The problem: Find how many lines below mention "Technologies". Nothing but the number is needed.

Dataset entries:

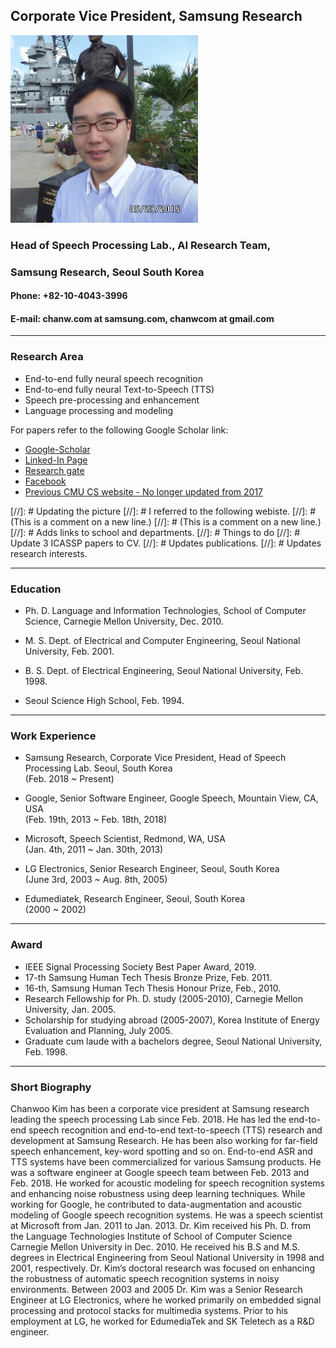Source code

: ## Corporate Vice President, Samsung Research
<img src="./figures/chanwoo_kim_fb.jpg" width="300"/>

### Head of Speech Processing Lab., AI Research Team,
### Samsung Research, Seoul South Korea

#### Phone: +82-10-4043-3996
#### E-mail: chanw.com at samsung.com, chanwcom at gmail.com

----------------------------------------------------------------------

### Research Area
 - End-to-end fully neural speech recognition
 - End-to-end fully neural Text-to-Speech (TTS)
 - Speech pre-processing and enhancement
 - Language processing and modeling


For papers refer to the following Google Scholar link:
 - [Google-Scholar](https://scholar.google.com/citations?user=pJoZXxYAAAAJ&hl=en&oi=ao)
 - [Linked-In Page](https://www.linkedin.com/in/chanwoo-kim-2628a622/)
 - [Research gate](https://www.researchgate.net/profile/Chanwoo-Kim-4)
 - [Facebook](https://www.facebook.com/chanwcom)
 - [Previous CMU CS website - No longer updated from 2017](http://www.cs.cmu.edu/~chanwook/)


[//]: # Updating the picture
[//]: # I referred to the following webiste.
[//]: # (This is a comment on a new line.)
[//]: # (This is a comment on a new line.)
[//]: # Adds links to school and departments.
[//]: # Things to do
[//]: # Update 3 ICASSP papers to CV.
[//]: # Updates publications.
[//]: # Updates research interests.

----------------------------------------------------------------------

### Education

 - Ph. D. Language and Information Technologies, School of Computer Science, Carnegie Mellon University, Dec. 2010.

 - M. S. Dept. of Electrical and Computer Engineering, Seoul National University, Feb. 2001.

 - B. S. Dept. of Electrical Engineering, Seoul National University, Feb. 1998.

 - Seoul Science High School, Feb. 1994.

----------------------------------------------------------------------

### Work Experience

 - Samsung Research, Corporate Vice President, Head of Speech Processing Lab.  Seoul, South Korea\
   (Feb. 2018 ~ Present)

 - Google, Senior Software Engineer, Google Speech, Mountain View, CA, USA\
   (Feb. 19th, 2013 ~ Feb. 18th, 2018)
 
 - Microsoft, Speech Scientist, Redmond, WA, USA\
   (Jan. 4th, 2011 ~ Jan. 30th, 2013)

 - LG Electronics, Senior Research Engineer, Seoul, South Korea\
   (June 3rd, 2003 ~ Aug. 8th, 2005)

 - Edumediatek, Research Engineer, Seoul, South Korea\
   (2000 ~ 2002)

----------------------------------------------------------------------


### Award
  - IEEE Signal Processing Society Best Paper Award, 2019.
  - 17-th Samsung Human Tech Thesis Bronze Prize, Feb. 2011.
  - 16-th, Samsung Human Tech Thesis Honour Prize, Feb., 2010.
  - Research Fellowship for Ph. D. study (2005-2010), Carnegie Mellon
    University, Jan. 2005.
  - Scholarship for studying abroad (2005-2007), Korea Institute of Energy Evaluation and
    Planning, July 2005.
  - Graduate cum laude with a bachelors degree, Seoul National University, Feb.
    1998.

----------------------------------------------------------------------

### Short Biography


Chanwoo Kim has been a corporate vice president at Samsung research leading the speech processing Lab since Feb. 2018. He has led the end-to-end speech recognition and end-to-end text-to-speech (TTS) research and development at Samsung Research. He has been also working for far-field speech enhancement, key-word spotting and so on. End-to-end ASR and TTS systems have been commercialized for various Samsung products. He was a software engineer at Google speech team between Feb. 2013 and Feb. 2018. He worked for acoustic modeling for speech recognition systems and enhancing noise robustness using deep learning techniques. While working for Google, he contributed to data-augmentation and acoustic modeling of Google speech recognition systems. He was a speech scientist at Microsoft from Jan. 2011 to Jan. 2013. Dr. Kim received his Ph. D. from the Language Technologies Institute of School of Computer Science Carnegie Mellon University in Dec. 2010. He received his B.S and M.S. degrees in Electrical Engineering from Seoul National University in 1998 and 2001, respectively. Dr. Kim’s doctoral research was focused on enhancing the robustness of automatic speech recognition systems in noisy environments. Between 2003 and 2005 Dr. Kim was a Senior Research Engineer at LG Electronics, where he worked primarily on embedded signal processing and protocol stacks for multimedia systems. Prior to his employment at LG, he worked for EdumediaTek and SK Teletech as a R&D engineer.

Solved exercise: 2